▶ _GIVEN INSTRUCTION_
Reproduce without any changes every line from the beginning of the items up to and including the line that contains "v(3.89, 0) *".

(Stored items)
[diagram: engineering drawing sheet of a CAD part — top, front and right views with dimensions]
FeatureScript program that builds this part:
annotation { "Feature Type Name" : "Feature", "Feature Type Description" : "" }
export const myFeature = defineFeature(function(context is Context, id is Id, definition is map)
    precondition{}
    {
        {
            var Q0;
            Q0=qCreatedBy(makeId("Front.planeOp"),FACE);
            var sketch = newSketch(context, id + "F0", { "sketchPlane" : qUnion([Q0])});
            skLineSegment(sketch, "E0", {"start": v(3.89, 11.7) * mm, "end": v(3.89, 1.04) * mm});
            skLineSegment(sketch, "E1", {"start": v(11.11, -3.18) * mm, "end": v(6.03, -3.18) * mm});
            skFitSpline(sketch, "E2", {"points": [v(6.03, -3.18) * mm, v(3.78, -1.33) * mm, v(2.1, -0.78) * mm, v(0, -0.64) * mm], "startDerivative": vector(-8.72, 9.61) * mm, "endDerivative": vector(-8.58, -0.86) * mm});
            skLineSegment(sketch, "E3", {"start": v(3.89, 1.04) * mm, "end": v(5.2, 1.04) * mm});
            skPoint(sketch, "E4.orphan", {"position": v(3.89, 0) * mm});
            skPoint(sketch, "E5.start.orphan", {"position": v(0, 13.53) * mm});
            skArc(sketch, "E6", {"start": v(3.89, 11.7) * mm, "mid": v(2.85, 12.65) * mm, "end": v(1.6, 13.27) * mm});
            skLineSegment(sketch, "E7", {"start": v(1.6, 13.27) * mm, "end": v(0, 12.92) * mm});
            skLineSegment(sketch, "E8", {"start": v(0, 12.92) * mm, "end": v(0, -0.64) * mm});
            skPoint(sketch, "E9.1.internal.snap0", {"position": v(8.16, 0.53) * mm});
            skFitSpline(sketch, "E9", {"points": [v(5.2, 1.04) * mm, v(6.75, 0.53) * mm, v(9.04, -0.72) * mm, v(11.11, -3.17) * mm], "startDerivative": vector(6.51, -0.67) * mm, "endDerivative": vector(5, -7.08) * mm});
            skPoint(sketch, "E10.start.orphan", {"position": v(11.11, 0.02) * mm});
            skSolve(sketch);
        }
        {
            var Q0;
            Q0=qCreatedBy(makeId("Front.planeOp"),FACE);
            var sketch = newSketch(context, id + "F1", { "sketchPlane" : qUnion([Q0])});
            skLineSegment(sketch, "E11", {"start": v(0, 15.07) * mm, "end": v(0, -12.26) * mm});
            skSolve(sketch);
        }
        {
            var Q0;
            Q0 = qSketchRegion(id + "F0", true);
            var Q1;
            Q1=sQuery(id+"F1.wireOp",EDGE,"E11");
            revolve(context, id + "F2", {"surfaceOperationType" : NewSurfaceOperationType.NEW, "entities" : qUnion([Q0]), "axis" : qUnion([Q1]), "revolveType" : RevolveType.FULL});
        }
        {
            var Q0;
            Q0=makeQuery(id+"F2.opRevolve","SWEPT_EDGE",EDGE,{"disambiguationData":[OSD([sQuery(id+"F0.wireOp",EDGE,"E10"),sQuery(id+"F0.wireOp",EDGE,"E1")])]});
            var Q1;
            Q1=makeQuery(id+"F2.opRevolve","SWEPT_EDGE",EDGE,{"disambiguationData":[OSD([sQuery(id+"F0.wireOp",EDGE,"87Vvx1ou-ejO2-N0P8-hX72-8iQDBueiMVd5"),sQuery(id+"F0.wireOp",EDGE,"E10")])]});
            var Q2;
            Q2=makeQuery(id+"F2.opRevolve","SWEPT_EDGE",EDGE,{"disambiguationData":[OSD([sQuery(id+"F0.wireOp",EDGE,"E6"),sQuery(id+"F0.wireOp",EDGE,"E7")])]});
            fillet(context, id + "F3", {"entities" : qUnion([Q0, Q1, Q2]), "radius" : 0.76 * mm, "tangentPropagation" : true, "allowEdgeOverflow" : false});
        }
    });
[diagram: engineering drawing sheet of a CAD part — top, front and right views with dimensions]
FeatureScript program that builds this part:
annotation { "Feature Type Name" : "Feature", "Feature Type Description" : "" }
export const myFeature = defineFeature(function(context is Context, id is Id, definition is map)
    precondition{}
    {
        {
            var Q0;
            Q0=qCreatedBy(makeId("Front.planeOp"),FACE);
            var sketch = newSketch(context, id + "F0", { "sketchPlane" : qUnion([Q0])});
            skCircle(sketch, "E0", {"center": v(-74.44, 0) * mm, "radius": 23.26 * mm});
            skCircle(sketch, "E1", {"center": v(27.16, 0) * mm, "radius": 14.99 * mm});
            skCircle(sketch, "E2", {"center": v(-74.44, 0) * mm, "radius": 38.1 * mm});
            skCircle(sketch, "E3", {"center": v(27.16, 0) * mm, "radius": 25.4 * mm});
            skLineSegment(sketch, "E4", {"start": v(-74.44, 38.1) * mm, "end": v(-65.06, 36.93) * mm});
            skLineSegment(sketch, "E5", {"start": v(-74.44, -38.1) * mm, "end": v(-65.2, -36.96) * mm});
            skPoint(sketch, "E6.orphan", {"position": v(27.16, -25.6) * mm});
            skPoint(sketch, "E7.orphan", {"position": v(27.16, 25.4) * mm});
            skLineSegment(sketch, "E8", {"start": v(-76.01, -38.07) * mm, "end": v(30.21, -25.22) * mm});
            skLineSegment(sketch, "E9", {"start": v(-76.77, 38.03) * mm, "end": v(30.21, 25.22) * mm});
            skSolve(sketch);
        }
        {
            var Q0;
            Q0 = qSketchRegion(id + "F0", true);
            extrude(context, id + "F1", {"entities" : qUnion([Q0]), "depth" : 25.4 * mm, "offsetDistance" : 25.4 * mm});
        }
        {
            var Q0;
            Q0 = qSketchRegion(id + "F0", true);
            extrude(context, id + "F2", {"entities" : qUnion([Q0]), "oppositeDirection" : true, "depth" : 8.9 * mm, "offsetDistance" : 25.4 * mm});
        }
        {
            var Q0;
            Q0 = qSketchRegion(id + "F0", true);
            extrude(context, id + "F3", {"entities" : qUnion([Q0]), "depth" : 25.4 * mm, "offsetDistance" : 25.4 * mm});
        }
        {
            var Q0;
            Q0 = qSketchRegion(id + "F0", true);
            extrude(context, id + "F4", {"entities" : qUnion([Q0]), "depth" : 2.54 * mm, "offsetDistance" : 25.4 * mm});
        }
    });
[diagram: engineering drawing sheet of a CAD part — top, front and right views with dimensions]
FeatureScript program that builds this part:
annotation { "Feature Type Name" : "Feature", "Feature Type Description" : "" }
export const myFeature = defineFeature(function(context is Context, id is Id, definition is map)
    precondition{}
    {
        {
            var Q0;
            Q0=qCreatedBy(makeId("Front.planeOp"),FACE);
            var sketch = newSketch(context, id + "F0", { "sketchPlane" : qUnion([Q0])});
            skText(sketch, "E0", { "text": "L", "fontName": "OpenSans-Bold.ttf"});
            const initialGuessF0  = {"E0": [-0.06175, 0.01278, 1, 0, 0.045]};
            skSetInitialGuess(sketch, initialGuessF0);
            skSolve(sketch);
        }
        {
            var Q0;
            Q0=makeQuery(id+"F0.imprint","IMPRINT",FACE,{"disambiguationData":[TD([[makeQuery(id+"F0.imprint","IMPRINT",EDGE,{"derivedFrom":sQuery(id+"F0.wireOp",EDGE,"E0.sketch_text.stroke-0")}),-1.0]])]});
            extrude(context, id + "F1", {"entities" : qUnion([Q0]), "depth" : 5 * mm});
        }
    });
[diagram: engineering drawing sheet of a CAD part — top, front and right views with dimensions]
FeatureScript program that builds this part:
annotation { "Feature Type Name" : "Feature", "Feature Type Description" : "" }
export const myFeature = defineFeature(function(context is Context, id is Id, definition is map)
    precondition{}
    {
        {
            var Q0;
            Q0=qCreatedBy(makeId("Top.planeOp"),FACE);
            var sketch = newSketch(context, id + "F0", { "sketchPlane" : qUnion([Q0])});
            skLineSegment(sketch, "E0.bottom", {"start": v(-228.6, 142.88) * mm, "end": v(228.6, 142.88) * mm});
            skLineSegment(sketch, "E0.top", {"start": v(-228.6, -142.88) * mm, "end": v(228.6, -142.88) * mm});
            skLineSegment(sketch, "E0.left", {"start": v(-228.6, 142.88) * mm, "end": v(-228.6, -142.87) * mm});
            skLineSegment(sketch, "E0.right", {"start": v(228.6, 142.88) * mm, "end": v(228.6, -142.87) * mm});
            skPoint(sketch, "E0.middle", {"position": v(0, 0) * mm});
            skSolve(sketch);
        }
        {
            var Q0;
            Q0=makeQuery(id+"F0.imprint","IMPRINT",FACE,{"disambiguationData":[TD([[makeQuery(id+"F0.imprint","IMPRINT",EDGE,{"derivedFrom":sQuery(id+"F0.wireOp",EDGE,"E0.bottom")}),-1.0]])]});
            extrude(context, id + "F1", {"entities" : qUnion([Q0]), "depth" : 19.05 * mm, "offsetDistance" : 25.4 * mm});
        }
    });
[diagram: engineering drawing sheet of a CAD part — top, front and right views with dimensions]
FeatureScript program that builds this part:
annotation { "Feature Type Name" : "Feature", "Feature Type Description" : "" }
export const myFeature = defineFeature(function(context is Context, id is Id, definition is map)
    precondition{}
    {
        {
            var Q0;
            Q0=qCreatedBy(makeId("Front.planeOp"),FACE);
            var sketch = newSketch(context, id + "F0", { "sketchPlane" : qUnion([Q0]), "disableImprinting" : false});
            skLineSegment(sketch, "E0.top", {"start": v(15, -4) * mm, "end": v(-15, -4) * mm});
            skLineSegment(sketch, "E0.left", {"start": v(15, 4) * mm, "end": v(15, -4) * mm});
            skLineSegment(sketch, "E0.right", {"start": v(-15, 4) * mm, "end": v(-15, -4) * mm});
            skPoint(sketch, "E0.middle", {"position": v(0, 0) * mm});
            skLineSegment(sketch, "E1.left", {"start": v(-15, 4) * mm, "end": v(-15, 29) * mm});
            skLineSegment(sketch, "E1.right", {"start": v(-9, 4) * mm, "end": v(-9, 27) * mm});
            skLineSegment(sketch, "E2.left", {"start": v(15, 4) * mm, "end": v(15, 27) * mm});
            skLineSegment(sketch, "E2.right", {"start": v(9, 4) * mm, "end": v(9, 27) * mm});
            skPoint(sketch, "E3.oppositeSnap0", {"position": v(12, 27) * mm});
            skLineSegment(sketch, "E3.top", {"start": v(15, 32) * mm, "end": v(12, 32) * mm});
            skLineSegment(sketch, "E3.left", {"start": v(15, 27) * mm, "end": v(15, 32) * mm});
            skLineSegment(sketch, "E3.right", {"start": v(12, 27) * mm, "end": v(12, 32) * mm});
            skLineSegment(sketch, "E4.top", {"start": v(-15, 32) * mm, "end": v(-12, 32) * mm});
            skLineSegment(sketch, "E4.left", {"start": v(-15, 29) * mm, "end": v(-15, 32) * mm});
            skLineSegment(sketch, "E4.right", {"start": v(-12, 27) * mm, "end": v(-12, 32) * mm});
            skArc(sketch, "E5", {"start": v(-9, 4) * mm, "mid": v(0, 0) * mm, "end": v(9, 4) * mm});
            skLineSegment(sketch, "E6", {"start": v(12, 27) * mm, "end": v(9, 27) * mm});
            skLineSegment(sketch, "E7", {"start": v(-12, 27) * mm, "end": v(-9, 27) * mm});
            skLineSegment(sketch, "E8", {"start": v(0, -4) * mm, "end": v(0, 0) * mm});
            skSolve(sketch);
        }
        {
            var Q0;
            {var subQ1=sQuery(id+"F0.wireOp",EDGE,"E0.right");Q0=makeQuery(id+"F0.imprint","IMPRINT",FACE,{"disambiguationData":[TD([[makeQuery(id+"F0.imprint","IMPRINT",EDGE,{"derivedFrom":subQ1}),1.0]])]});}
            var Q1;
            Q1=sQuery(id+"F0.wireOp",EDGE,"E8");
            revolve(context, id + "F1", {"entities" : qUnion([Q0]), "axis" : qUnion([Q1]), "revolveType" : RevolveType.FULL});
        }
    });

▶ _RESULT OF THIS EXERCISE_
[diagram: engineering drawing sheet of a CAD part — top, front and right views with dimensions]
FeatureScript program that builds this part:
annotation { "Feature Type Name" : "Feature", "Feature Type Description" : "" }
export const myFeature = defineFeature(function(context is Context, id is Id, definition is map)
    precondition{}
    {
        {
            var Q0;
            Q0=qCreatedBy(makeId("Front.planeOp"),FACE);
            var sketch = newSketch(context, id + "F0", { "sketchPlane" : qUnion([Q0])});
            skLineSegment(sketch, "E0", {"start": v(3.89, 11.7) * mm, "end": v(3.89, 1.04) * mm});
            skLineSegment(sketch, "E1", {"start": v(11.11, -3.18) * mm, "end": v(6.03, -3.18) * mm});
            skFitSpline(sketch, "E2", {"points": [v(6.03, -3.18) * mm, v(3.78, -1.33) * mm, v(2.1, -0.78) * mm, v(0, -0.64) * mm], "startDerivative": vector(-8.72, 9.61) * mm, "endDerivative": vector(-8.58, -0.86) * mm});
            skLineSegment(sketch, "E3", {"start": v(3.89, 1.04) * mm, "end": v(5.2, 1.04) * mm});
            skPoint(sketch, "E4.orphan", {"position": v(3.89, 0) * mm});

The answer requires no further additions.